_STUDY QUESTIONS_.
[a] In the article on bed bugs in Paris, what must be changed when a hotel room is infested? List each one.
[b] According to the article on bed bugs in Paris, how many bed bug infestations did Paris have in 2018?
[c] Extend the article on bed bugs in Paris with a few more paragraphs, starting after its final sentence.

_SOURCE PASSAGE_.
The bed bug infestation that is worsening across France has left hoteliers and residents in Paris struggling to find a remedy to a problem that leaves them often out of pocket and out of home.

'You're better off sleeping in your car': How Paris is plagued by scourge of bed bugs
Photos: AFP

If the last thing on your mind when staying at a glitzy Paris hotel is having to worry about getting bitten by critters, think again. 

A Paris hotel group head has admitted that even high-end hotels in the French capital are affected by a pest infestation that’s getting worse across France. 

France’s bed bug problem has seen the number of cases go from 180,000 to 400,000 in just two years.

In 2018 alone, there were 100,000 bed bug infestations in Paris, according to the French Union for Pest Control (CS3D), a scourge that is now also affecting the capital's hotel industry. 

As one TripAdvisor user commented about their stay in a Paris hotel last November: “Bed bugs, no handling of the matter and no treatment. You’re better off sleeping in your car”.

“It’s traumatizing hotel managers, we talk about it among ourselves, but timidly” Jean-Marc D'Orx, general president of Ile-de-France’s Hotel Union, told Le Parisien.

“The hotelier is a victim in this kind of case. It's not that the hotel is dirty, but it has welcomed people who have brought the bed bugs with them.

“When a room is infested, you have to change all the bedding, the mattress, the bed frame, it can cost anywhere from €300 to €10,000 depending on the category of the hotel.

Aside from these big financial losses (not fully covered by insurance according to D’Orx) and the effect bed bugs can have on a hotel’s reputation, hotel managers also have to close their establishment until new beds have been delivered and pest controls carried out.

In fact, since 2018 any landlord with a rental property in France that’s found to have bed bugs or any other parasite infestation (cockroaches, rats etc), has to cease letting it out, or face a fine of €50,000 to €100,000 for not doing so.

“In Canada, pest control treatments are mandatory when a tenant departs, but unfortunately this is not the case in France,” French housing and social inclusion group Si Toit Lien told Le Monde.

This has resulted in countless unwitting tenants in France having to deal with a serious health and housing problem from the moment they move into their new home.

_AVAILABLE DATA_.
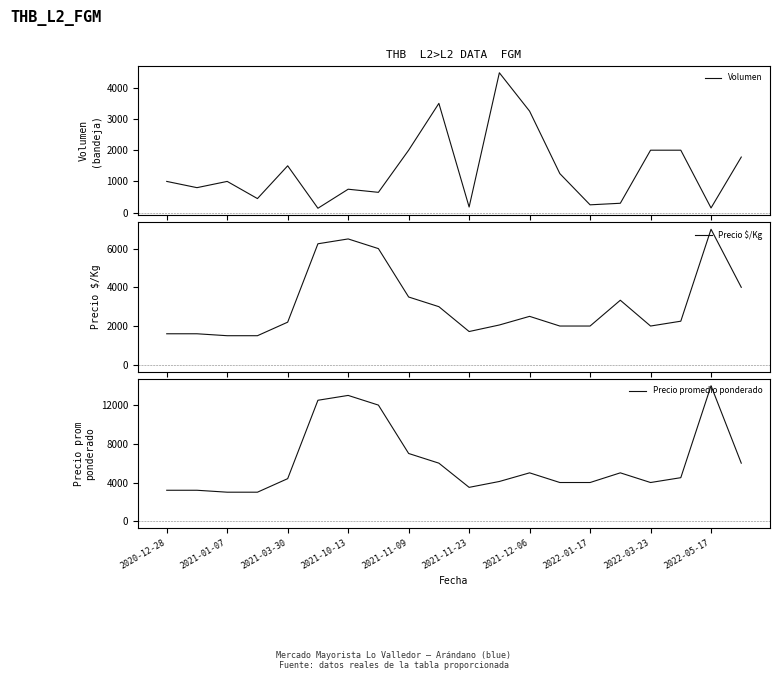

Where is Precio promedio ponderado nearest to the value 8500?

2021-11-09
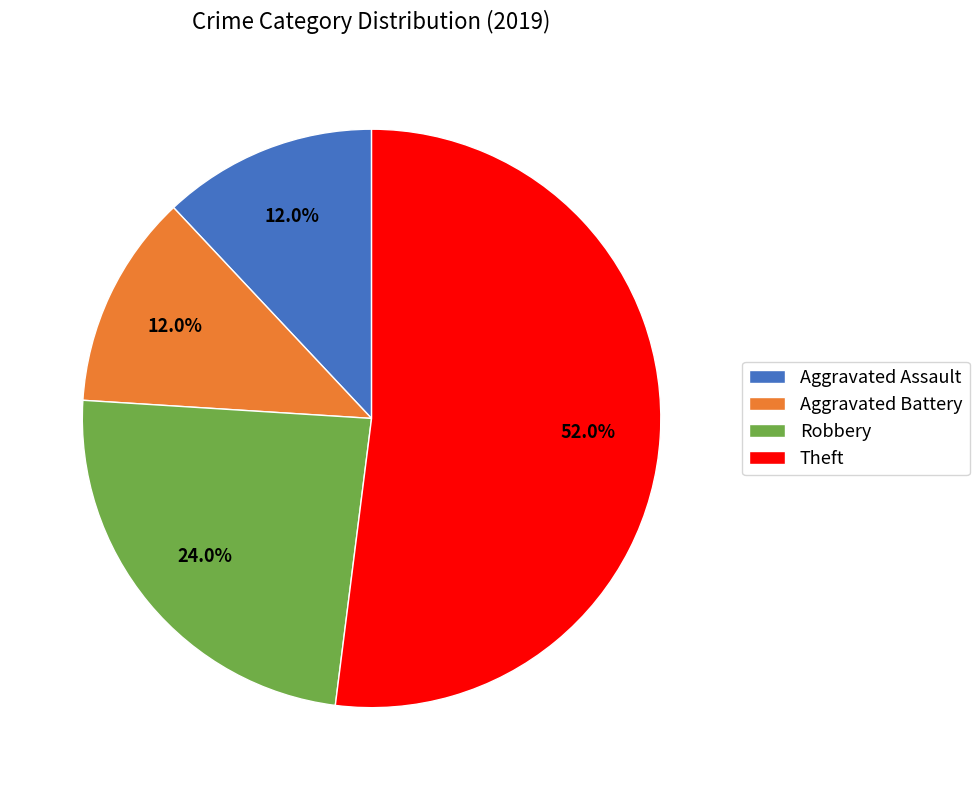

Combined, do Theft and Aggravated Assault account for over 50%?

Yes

_RESULTS_.
[a] The bedding, the mattress, and the bed frame.

[b] There were 100,000 bed bug infestations in Paris in 2018, according to the French Union for Pest Control (CS3D).

[c]
According to the French Union for Pest Control, 92 percent of French people have at some point found pests in their homes. 

But bed bugs – called ‘punaises de lit’ in French – aren’t just being found in beds.

“It’s horrible, even when you’re sure they’re gone you see them everywhere,” a north American reader in Paris who asked to remain anonymous told The Local.

“The cinemas have a problem with them so you start avoiding places.

“You throw out everything that’s part of your bed including the mattress, even though they say all you need to do is wash beddings at 90degrees and it should be fine.

“The pest control guy I got was great. It cost €450 for him to come three times to fumigate. The main problem at my place was the carpet.

“So on top of the cost of fumigation there’s also the expense of staying a night or several nights at a hotel, which often has to happen.

“The fumigator told me bed bugs were by far his biggest business, way above cockroaches and mites, and that he couldn’t keep up with demand despite not advertising.

“The French blame Americans for bringing them over…I got them from an American friend who travels a lot. Bastard.”

The Local's Paris based editor Ben McPartland said: “A neighbour in my block just dumped their mattress in the street after realising it was teaming with bed bugs. They were everywhere. It was stomach-churning.”

Bed bugs are 7mm-long insects that feed on human blood, usually at night. Their bites can result in skin rashes, allergic reactions and psychological trauma for the person trying to sleep.

After having almost disappeared in the 1950s, bed bugs (Latin name Cimex lectularius) have proliferated in France in recent years.